Date first published: 19/11/2020
Key sectors: all
Key risks: civil war; troop deployments; terrorism
Serious questions are being raised about the imminent United States (US) and North Atlantic Treaty Organisation (NATO) troop withdrawal from Afghanistan following the Trump administration’s recent confirmation of its plans to hasten the drawdown. Following the US-Taliban ‘peace deal’ inked in February 2020, western forces have pledged to exit the country by May 2021. However, the White House tasked the Pentagon’s recently-appointed leadership with expediting the drawdown––a long-held objective of the outgoing president––on 17 November. Meanwhile, a bloody contest to fill the Afghan security vacuum is being waged between western-backed government security forces and the Taliban, even as representatives of those two parties navigate peace talks in Doha.
Why it matters
There are real risks of a further escalation of violence, up to and including civil war; the resumption of conflict involving western troops; and, possibly, the re-establishment of ‘safe havens’ for extremist groups on Afghan soil – the destruction of which made up a large part of the justification for the 2001 invasion. At present, most potential developments entail a serious deterioration in the security situation.
Currently, there are around 4,500 US troops in Afghanistan. Some are engaged in counterterrorism operations directly targeting al-Qaeda and Islamic State’s (IS) local affiliate, IS-K; the rest, together with other NATO contingents, make up the 12,000-strong ‘advise and assist’ mission to train and support the Afghan national security forces. President Donald Trump has ordered a cut in the number of US troops to just over 2,000 personnel.

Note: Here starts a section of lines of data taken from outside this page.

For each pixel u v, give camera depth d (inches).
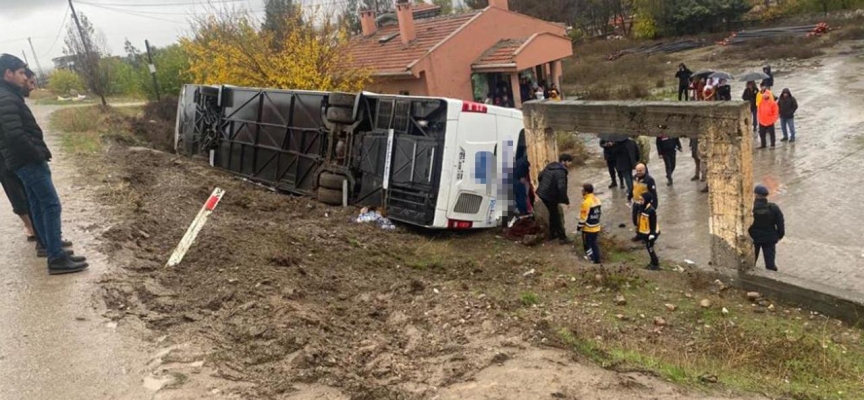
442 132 449.4
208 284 269.3
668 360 255.3
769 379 247.4
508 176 491.5
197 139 672.4
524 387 205.3
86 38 1321.4
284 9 886.4
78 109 978.7
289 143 558.3
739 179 364.2
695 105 376.8
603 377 219.5
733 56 1488.7
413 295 313.1
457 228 471.8
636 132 414.0
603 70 1503.4
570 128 452.8
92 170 491.8
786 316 329.1
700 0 1959.9
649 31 2036.2
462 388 205.6
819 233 429.7
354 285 316.8
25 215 301.3
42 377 192.2
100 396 183.0
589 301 339.3
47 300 241.6
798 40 1544.0
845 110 792.3
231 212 442.0
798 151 632.4
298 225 428.8
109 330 221.3
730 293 359.9
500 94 992.9
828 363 267.0
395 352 234.7
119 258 289.0
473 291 329.7
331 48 837.2
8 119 234.4
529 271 387.5
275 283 279.7
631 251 447.2
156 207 394.6
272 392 190.7
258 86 828.6
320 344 225.6
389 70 920.9
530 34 1083.9
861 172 540.7
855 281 355.9
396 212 472.7
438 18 1064.8
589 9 2331.4
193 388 188.4
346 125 507.2
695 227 477.7
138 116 964.0
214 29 867.4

US lawmakers, commentators and some allied nations have pointed out that further troop reductions present at least two possible risks. The first involves potential military gains by the Taliban. The already minimal NATO presence––the Taliban number up to 100,000––and the lack of effective Afghan military resistance to the group’s ‘fight and talk’ approach at the Doha negotiations has emboldened the Taliban on the ground. Government forces remain reliant on western air support, even for defensive operations, while militants have made serious gains across much of the south of the country. There is also the risk of increased militant operability. Despite their pledge as part of the deal with the US not to allow foreign terror attacks to be planned on Afghan territory, the Taliban retain very close relations with al-Qaeda. Hardline Taliban elements––namely, the Haqqani network––have even tacitly cooperated with IS-K, al-Qaeda’s rival, in facilitating recent attacks in Kabul. More foreign fighters may defect to IS-K, a group able to brand itself as the one unambiguously rejectionist actor in the country, given the Taliban’s accommodation of the US and its talks with the government.
The spectre of the withdrawal from Iraq in 2013––which triggered massive conflict and effectively created the conditions for the rise of IS––hangs over discussions of the Afghan drawdown. From political and security angles, the outlook is bleak: continued western presence will reignite fighting with the Taliban, while withdrawal will abandon the government and trigger more violence between its forces and the Taliban. There is little to indicate that President-elect Joe Biden’s leadership will resolve the situation; though he has consistently argued for a counterterror approach, more progressive elements in his camp have advocated for a complete withdrawal. Neither option will end the interminable ‘war on terror’. The risk of higher levels of military and militant action looms large.